The lawsuit alleges that the regulation has already prevented Planned Parenthood’s clinic in Columbia from providing medication abortions and has forced it to cancel some patients’ procedures.
The regulation was enacted by the Missouri Department of Health and Senior Services (DHSS) under a new abortion law passed this summer in a special session called by Gov. Eric Greitens.
Last week, a Jackson County judge denied Planned Parenthood’s request to block another portion of the law. That provision requires the same physician providing an abortion to inform the patient of its medical risks three days before the procedure.
The judge found that the requirement did not impose an “undue burden” on women seeking abortions.
The earlier lawsuit was filed in state court and challenged the law under the Missouri Constitution. This time, Planned Parenthood filed its legal challenge in federal court, arguing that it violates the due process and equal protection clauses of the U.S. Constitution.
The latest lawsuit says medication abortions are among the safest procedures in medicine, with complication rates of 0.23 percent.
Planned Parenthood’s Columbia clinic has been at the center of ongoing legal battles with the state. A federal judge in 2015 blocked the state from revoking its abortion license after the clinic’s abortion physician lost her local hospital admitting privileges under legislative pressure. The clinic has since resumed providing surgical abortions.
Until 2007, providers of medication abortions in Missouri did not need a license. A law requiring abortion providers to be licensed as ambulatory surgical centers changed that.
The U.S. Supreme Court last year struck down a similar requirement in Texas, as well as Missouri's rule requiring abortion providers to have admitting privileges at nearby hospitals. A federal judge in Kansas City blocked those requirements this year and the case is now on appeal.

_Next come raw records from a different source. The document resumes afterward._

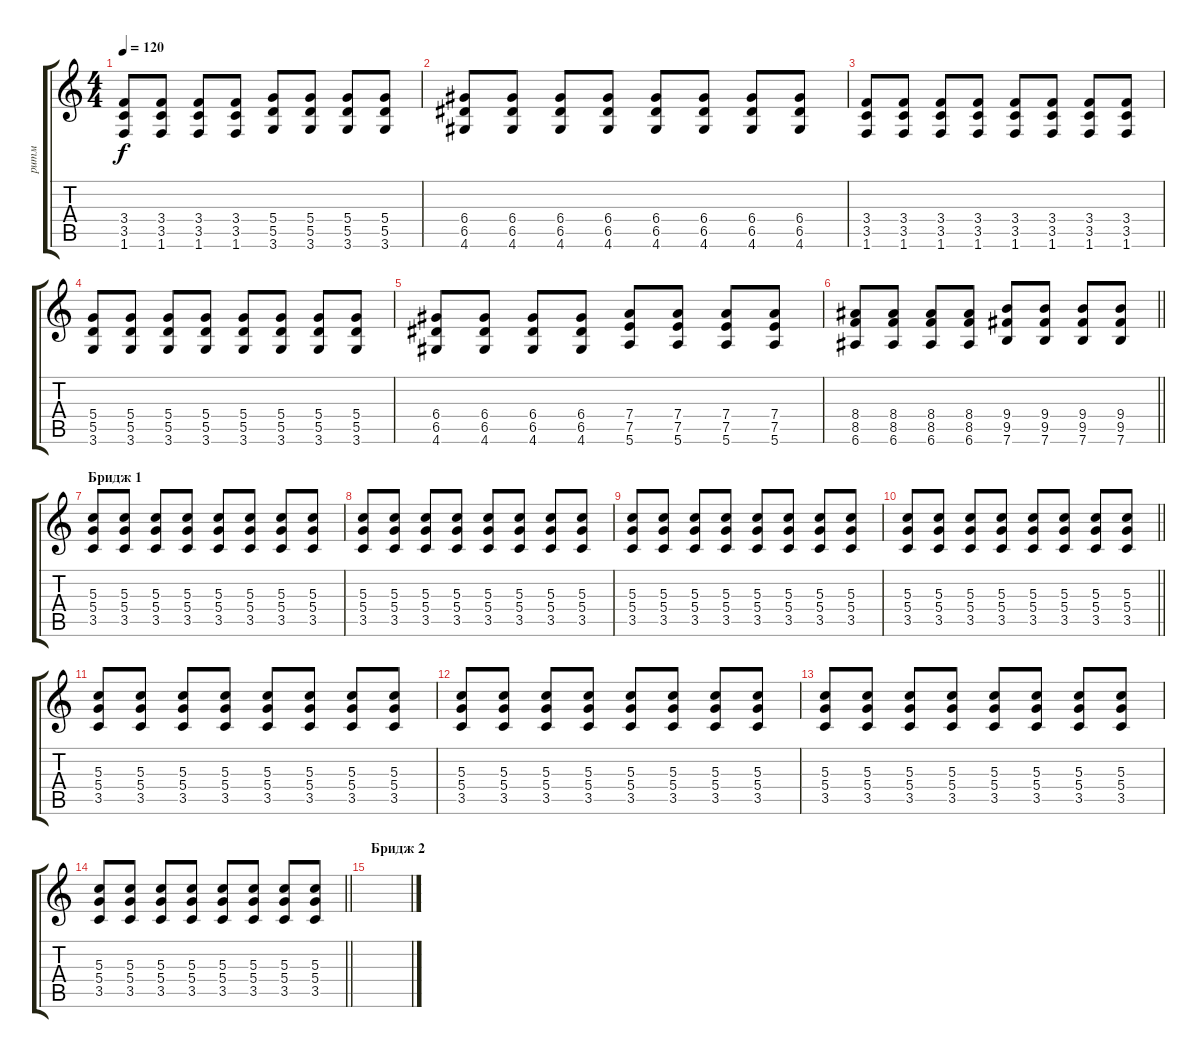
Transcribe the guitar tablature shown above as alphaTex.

\track ("ритм" "ритм") {instrument distortionguitar}
\staff {score tabs}
\tuning (E4 B3 G3 D3 A2 E2) {hide}
\ts (4 4)
\tempo 120
\clef g2
\ks c
(3.4 3.5 1.6).8{dy f} (3.4 3.5 1.6).8 (3.4 3.5 1.6).8 (3.4 3.5 1.6).8 (5.4 5.5 3.6).8 (5.4 5.5 3.6).8 (5.4 5.5 3.6).8 (5.4 5.5 3.6).8 |
(6.4 6.5 4.6).8 (6.4 6.5 4.6).8 (6.4 6.5 4.6).8 (6.4 6.5 4.6).8 (6.4 6.5 4.6).8 (6.4 6.5 4.6).8 (6.4 6.5 4.6).8 (6.4 6.5 4.6).8 |
(3.4 3.5 1.6).8 (3.4 3.5 1.6).8 (3.4 3.5 1.6).8 (3.4 3.5 1.6).8 (3.4 3.5 1.6).8 (3.4 3.5 1.6).8 (3.4 3.5 1.6).8 (3.4 3.5 1.6).8 |
(5.4 5.5 3.6).8 (5.4 5.5 3.6).8 (5.4 5.5 3.6).8 (5.4 5.5 3.6).8 (5.4 5.5 3.6).8 (5.4 5.5 3.6).8 (5.4 5.5 3.6).8 (5.4 5.5 3.6).8 |
(6.4 6.5 4.6).8 (6.4 6.5 4.6).8 (6.4 6.5 4.6).8 (6.4 6.5 4.6).8 (7.4 7.5 5.6).8 (7.4 7.5 5.6).8 (7.4 7.5 5.6).8 (7.4 7.5 5.6).8 |
\barLineRight lightlight
(8.4 8.5 6.6).8 (8.4 8.5 6.6).8 (8.4 8.5 6.6).8 (8.4 8.5 6.6).8 (9.4 9.5 7.6).8 (9.4 9.5 7.6).8 (9.4 9.5 7.6).8 (9.4 9.5 7.6).8 |
\section ("" "Бридж 1")
(5.3 5.4 3.5).8 (5.3 5.4 3.5).8 (5.3 5.4 3.5).8 (5.3 5.4 3.5).8 (5.3 5.4 3.5).8 (5.3 5.4 3.5).8 (5.3 5.4 3.5).8 (5.3 5.4 3.5).8 |
(5.3 5.4 3.5).8 (5.3 5.4 3.5).8 (5.3 5.4 3.5).8 (5.3 5.4 3.5).8 (5.3 5.4 3.5).8 (5.3 5.4 3.5).8 (5.3 5.4 3.5).8 (5.3 5.4 3.5).8 |
(5.3 5.4 3.5).8 (5.3 5.4 3.5).8 (5.3 5.4 3.5).8 (5.3 5.4 3.5).8 (5.3 5.4 3.5).8 (5.3 5.4 3.5).8 (5.3 5.4 3.5).8 (5.3 5.4 3.5).8 |
\barLineRight lightlight
(5.3 5.4 3.5).8 (5.3 5.4 3.5).8 (5.3 5.4 3.5).8 (5.3 5.4 3.5).8 (5.3 5.4 3.5).8 (5.3 5.4 3.5).8 (5.3 5.4 3.5).8 (5.3 5.4 3.5).8 |
(5.3 5.4 3.5).8 (5.3 5.4 3.5).8 (5.3 5.4 3.5).8 (5.3 5.4 3.5).8 (5.3 5.4 3.5).8 (5.3 5.4 3.5).8 (5.3 5.4 3.5).8 (5.3 5.4 3.5).8 |
(5.3 5.4 3.5).8 (5.3 5.4 3.5).8 (5.3 5.4 3.5).8 (5.3 5.4 3.5).8 (5.3 5.4 3.5).8 (5.3 5.4 3.5).8 (5.3 5.4 3.5).8 (5.3 5.4 3.5).8 |
(5.3 5.4 3.5).8 (5.3 5.4 3.5).8 (5.3 5.4 3.5).8 (5.3 5.4 3.5).8 (5.3 5.4 3.5).8 (5.3 5.4 3.5).8 (5.3 5.4 3.5).8 (5.3 5.4 3.5).8 |
\barLineRight lightlight
(5.3 5.4 3.5).8 (5.3 5.4 3.5).8 (5.3 5.4 3.5).8 (5.3 5.4 3.5).8 (5.3 5.4 3.5).8 (5.3 5.4 3.5).8 (5.3 5.4 3.5).8 (5.3 5.4 3.5).8 |
\section ("" "Бридж 2")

Since then, Planned Parenthood has sought licenses from DHSS to provide abortions at its clinics in Kansas City, Springfield and Joplin, as well as in Columbia.
“DHSS, however, has fought that result at every step,” Planned Parenthood’s lawsuit states.
The lawsuit says that even though a local hospital agreed to take any patients requiring follow-up care, DHSS still refused to approve the clinic’s complication plan.
The effect of the complication plan requirement, Planned Parenthood says, has been to ban medication abortions in Columbia, Joplin and Springfield. (Kansas City’s complication plan has been approved.)
“The Regulation harms women’s health by restricting access to medication abortion to only two abortion facilities located on either end of the state: one in St. Louis and one in Kansas City. Women from anywhere outside of those two areas must travel significant distances to obtain a medication abortion in their home state,” the lawsuit states.
“And due to other Missouri abortion restrictions," it says, "they must make this trip two times, at least 72 hours apart, and meet in person with the same physician who is going to provide the abortion.”
Aaron Samulcek, interim CEO of Planned Parenthood Great Plains, which filed the lawsuit, said the complication plan requirement “flies in the face of our patients’ constitutional rights to safe, legal abortion services without undue burden. Yet we find ourselves in court for the third time in one year, challenging clearly unconstitutional laws written by ideological extremists with one agenda — to end abortion access in Missouri.”
In a statement, Missouri Attorney General Josh Hawley, whose office is charged with defending Missouri’s laws, said, “The Missouri Complications Plan Requirement for medication abortions is a commonsense regulation that ensures women have access to adequate care in medical emergencies. My office will continue to vigorously defend these regulations.”